Selected text: Begin
ML techniques are also integrated into the construction of UAV wireless networks, specially UAV deployment and trajectory to satisfy the required performance. In [88], the joint optimization of multiple UAVs deployment and power control is proposed to maximize the sum trasmit rate and to satisfy the users’ rate requirement. Both users’ position and UAVs’ deployment are obtained by ML techniques, which are echo state network (ESN) based predetion algorhtim and multi-agent Q-learning-based placement algorithm, respectively. In [89], the optimal deployment of UAV BS for communication service to multiple users is proposed to maximize the sum trasmit rate using Q-learning. The algorithm can learn the network topology with no explicit information of the environment to improve the network performance. The integration of ML techniques into UAV wireles networks increases as it can provide an efficient solution for complicated problems considering multi-factors. Q-learning, artificial neural network (ANN), deep Q-network (DQN) are applied in [90,91,92,93] to improve the throughput, sum rate, and spectral efficiency of UAV wireless networks thereby extending the service coverage and enhancing the network capacity, however, more research on various environments should be conducted for practical implementation.

6. Conclusions

The UAV is integrated into 5G and beyond networks to extend the coverage and improve the throughput as base or relay stations to support the higher data rate and massive connectivity. The performance of UAV wireless networks highly depends on their configuration, hence, the optimal deployment of UAV is a major issue along with the efficient utilization of radio resources. The literature on UAV deployment and trajectory is investigated and categorized as static and mobile UAVs for three different use cases. Open problems and future research directions are summarized to obtain realistic channel characteristics between UAV and ground nodes, and UAV deployment and trajectory for practical implemeatation. In addition, key technologies on communication systems are discussed as an additional factor on UAV deployment and trajectory for performance improvement. ML techniques are also expected to provide solutions for multi-factor problems in UAV wireless networks; however, the integration of ML techniques into UAV wireless networks should be widely conducted to achieve a target performance under various environments. In this paper, the communication aspect for UAV deployment and trajectory is only considered to construct UAV wireless networks; however, the limitation on the UAV itself, such as battery shortage and operation under a GPS-denied environment, should be considered for practical uses.
Selected text: End
Information provided: Begin
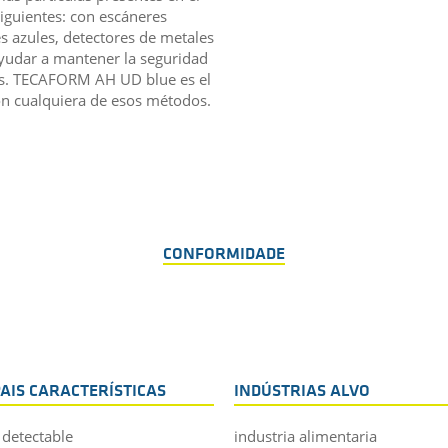
iguientes: con escáneres
s azules, detectores de metales
ayudar a mantener la seguridad
das. TECAFORM AH UD blue es el
on cualquiera de esos métodos.
CONFORMIDADE
PAIS CARACTERÍSTICAS
INDÚSTRIAS ALVO
 detectable
industria alimentaria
Information provided: End
Task to carry out
Answer these questions from the text on UAV wireless networks:
1. In [88], which ML technique is used to obtain the UAVs' deployment?
2. Which technique does [89] use for the optimal deployment of a UAV BS serving multiple users?
3. In the conclusions, which two limitations of the UAV itself are named as needing consideration for practical uses?
Answering requires only the text on UAV wireless networks; the items can be left aside.

Solution
1. A multi-agent Q-learning-based placement algorithm.
2. Q-learning.
3. Battery shortage and operation under a GPS-denied environment.